### Work to complete
[1] In the profile of LGBT activist Richard Wandel, in what year did he serve as president of the Gay Activists' Alliance?
[2] Resume the profile of LGBT activist Richard Wandel, writing on from its final sentence.

### Reading passage
►
Village Preservation Oral History: LGBT Activist Richard Wandel

Village Preservation Oral History: LGBT Activist Richard Wandel

It’s Pride Month!! Today we look at Richard Wandel, someone who has been instrumental in archiving LGBT history and who shared his story with us through our Oral History Project — read or listen to it here.

Richard Wandel at the LGBT Center at 208 W. 13th Street on June 8, 2016. Photograph by Liza Zapol.

Richard Wandel is a former President of the Gay Activists’ Alliance (GAA) in New York, and the founding archivist at the LGBT Community Center at 208 West 13th Street. Richard was born in 1946 in Milwaukee, moved to Queens when he was a year old, and then moved again to Suffolk County as a teenager. Richard was raised Catholic and attended Catholic high school. After graduating high school in 1963, Richard matriculated into a Catholic seminary in Hartford, Connecticut. He recalls in his oral history being partially motivated to join the priesthood by the idea that he might avoid matters of sexuality there—although he explains that he did not truly know himself to be gay until after leaving the seminary.

LGBT Community Center, 208 West 13th Street

While in seminary, Richard began to participate in civil rights and anti-war demonstrations. One day, he stumbled on a gay rights demonstration in Times Square organized jointly by the Gay Liberation Front (GLF) and their splinter group, GAA. Richard then quickly became very involved with GAA, which he believed was a more effective organization than the GLF. Rich served as president of GAA for one year, in 1971. Among other actions, he led a march from New York City to Albany, stopping and staying in little towns along the Hudson River the entire way. After serving as President of GAA, Richard moved to Bradford, Pennsylvania. After five years in Bradford, Richard decided to return to New York in the late 1970s. He lived first on 99th Street in Manhattan and later moved to Astoria. In 1989, Richard was nominated to run the LGBT Center’s nascent archive. In order to accept the offer, he matriculated into New York University, where he earned his M.A. in history with a specialty in archival management. Consequently, Richard was able to take on a new day job, working for seventeen years as an associate archivist at the New York Philharmonic.  Richard had this to say about his experience as the archivist for the LGBT Community Center:

When we started, of course, the rate of people dying was still very high. People would get a diagnosis and be dead three months later. So I would, oftentimes, get a phone call that would run something like, “My brother, my lover, my son had all of these Advocates [an LGBT news magazine]. Do you want them?” And of course, The Advocate needs to be saved, but it’s not exactly rare, ok? And so then I would extend the conversation: “Did he have snapshots? Did he save letters? Did he write a journal of any kind?” Stuff like that. And oftentimes the answer would be yes. People don’t automatically think of their stuff as having historical value because it’s new. Right? Or whatever, alright, or “Because I’m not a famous person, it’s unimportant.” And at first—of course, I did that—but to a certain extent, it made me uncomfortable, until I realized that in effect what I was saying to this lover, son, brother, whatever, was that “His life was valuable. We want to preserve it.” So in a strange way, or maybe not so strange way, for that brief moment of time, anyway, I was an effective bereavement counselor. And that remains true. It may not be HIV as much, any longer, but that remains true. That’s when you say that somebody’s record of their life is valuable and useful to other people. You are, you are indeed giving them the honor that they deserve, regardless of whether they were a totally unknown person or the President of the United States.
◄
### Dataset records
►
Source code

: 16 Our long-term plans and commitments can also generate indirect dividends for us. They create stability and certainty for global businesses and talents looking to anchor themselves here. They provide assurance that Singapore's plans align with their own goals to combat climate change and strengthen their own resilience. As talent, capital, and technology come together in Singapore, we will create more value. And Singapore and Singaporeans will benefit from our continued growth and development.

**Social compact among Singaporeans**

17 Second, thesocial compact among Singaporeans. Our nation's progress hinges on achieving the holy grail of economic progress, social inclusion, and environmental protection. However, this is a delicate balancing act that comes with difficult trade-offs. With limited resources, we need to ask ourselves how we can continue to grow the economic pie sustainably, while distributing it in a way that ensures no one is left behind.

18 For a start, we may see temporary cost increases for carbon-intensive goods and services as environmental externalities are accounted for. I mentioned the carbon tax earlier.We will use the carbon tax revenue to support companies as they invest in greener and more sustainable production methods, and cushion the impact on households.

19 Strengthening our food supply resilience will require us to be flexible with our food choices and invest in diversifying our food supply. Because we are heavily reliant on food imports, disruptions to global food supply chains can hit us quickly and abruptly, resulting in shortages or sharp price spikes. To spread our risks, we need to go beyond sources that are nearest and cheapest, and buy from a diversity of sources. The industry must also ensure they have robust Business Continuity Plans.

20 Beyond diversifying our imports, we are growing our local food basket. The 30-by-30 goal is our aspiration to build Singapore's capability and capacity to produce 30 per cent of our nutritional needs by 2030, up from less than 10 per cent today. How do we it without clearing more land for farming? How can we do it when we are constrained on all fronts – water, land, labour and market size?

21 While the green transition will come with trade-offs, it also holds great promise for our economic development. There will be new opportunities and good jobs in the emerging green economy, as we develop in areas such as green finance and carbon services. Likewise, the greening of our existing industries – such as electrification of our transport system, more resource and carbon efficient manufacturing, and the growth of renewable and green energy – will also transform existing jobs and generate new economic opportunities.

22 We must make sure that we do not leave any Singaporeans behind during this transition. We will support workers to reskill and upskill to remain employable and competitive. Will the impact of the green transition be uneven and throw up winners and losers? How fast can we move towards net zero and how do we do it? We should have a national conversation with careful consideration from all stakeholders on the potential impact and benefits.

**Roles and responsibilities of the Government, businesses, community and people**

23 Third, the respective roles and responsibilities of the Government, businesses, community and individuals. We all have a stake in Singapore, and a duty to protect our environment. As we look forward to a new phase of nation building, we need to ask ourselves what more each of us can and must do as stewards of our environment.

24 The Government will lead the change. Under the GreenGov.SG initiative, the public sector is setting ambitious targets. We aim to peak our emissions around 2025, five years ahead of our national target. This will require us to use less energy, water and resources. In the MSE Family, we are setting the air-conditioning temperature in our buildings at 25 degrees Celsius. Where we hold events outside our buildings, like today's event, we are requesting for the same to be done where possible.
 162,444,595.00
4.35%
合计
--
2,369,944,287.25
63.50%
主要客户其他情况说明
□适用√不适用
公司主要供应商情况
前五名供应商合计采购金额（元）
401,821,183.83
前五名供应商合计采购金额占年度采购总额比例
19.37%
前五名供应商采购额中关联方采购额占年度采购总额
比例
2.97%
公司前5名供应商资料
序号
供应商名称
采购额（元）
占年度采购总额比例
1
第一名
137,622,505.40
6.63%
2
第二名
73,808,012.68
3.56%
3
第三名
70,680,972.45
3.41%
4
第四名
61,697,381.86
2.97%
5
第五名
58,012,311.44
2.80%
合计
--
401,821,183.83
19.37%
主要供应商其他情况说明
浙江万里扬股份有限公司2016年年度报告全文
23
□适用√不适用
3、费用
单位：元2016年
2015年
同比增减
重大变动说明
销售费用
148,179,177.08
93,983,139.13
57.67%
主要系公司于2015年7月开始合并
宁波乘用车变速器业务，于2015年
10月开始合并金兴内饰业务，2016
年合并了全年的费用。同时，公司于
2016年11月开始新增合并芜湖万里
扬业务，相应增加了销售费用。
◄
### Response list
[1] 1971

[2]
In his oral history, Rich goes on to explain the nature of the archive and its holdings, which are distinct from other gay history collections housed at larger institutions. He discusses the great influence of Walt Whitman’s poetry on his understanding of sexuality. He discusses changes in New York’s gay community over time, specifically noting that it is less concentrated in the Village than it used to be. In these reflections, Richard emphasizes the diversity of gay experiences and identities.